Oral malodor. Sounds like some hellish realm in a Tolkien novel, and that’s not too far from the truth. It’s what doctors call bad breath, and it affects everyone at one time or another (anyone who says they don’t get morning breath is lying). And for one in four people, it's a chronic health (and social) issue.
The American Dental Association says that bad breath, also known as halitosis, is caused bacteria in the mouth, on the gum line and on the tongue. Bad breath is worsened by a number of things: Food particles in your mouth (onions and garlic are prime offenders); gum disease or plaque buildup, dry mouth due to mouth breathing or dehydration, which decreases the amount of saliva in your mouth, slowing down your mouth’s natural cleaning system; and medical conditions like diabetes, sinus or lung infections, bronchitis, and gastroesophageal reflux disease or GERD.

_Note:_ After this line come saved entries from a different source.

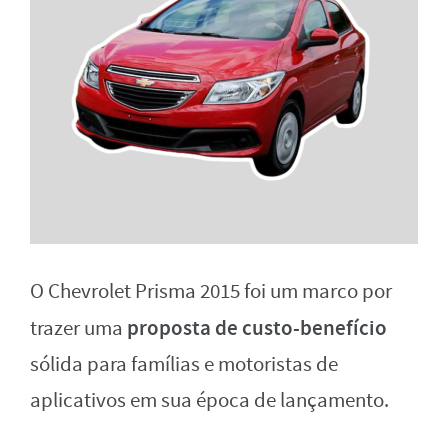
O Chevrolet Prisma 2015 foi um marco por
proposta de custo-benefício
trazer uma
sólida para famílias e motoristas de
aplicativos em sua época de lançamento.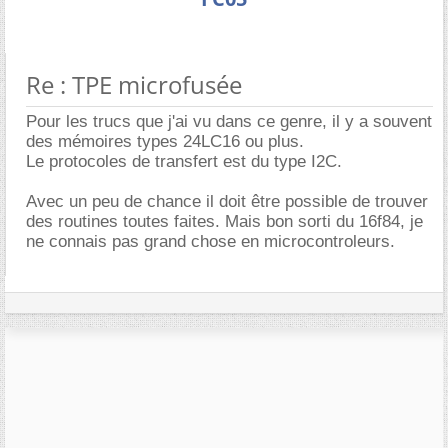
Re : TPE microfusée
Pour les trucs que j'ai vu dans ce genre, il y a souvent
des mémoires types 24LC16 ou plus.
Le protocoles de transfert est du type I2C.
Avec un peu de chance il doit être possible de trouver
des routines toutes faites. Mais bon sorti du 16f84, je
ne connais pas grand chose en microcontroleurs.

In order to sweeten your breath you should start by brushing your teeth at least twice a day, flossing daily and cleaning your tongue. You can reduce the amount of bad-breath-causing gook on your tongue by 74 to 94 percent by simply cleaning your tongue regularly, according to a study in the journal Nursing Research.
On top of good dental hygiene, here are four ways you can Eat It to Beat Bad Breath!
Battle bad breath bugs with good breath bugs.
A study in The Journal of Clinical Microbiology reported that the bacteria species that dominate the tongues of those with healthy mouths are different than the species that inhabit the tongues of those with bad breath. One of the prime bacteria offenders is strain of streptococcus, but recent research has shown that consumption of probiotics reduces streptococci counts significantly.
While eating yogurt is a good way to get probiotics in your diet, you might consider a simple supplement to boost your probiotic counts. Both Flora Udo’s Choice and Garden of Life offer a good basic probiotic supplement.
|Chew Xylitol Gum|
A new study in the journal Clinical Oral Investigations found that chewing xylitol gum actually decreases the amount of those same stinky streptococci bacteria.
Other research has found that chewing xylitol gum can decrease the amount of visible plaque after four weeks, and also showed a decrease in bad-breath causing streptococci bacteria. And still another study found that chewing any kind of gum for 15 minutes can reduce bad breath compounds by 17 percent.
Ohio State researchers wanted to see what foods helped eliminate garlic breath -- perhaps the strongest oral maloder. They found that eating parsley and mint leaves significantly reduces garlic breath volatiles (odor-causing compounds such as allyl methyl disulfide, diallyl disulfide, allyl mercaptan and allyl methyl disulfide). They also found that apple slices and spinach were effective at reducing garlic breath.
|Drink Green Tea|
Green tea is a potent antimicrobial. Researchers out of Canada found that drinking green tea can treat bad breath by deodorizing your mouth.
Green tea actually reduces the amount of volatile sulfur compounds or VSCs that come from the bacteria in your mouth as they degrade proteins on your teeth and tongue. The polyphenols in green tea work to disinfect and deodorize the VSCs in your mouth.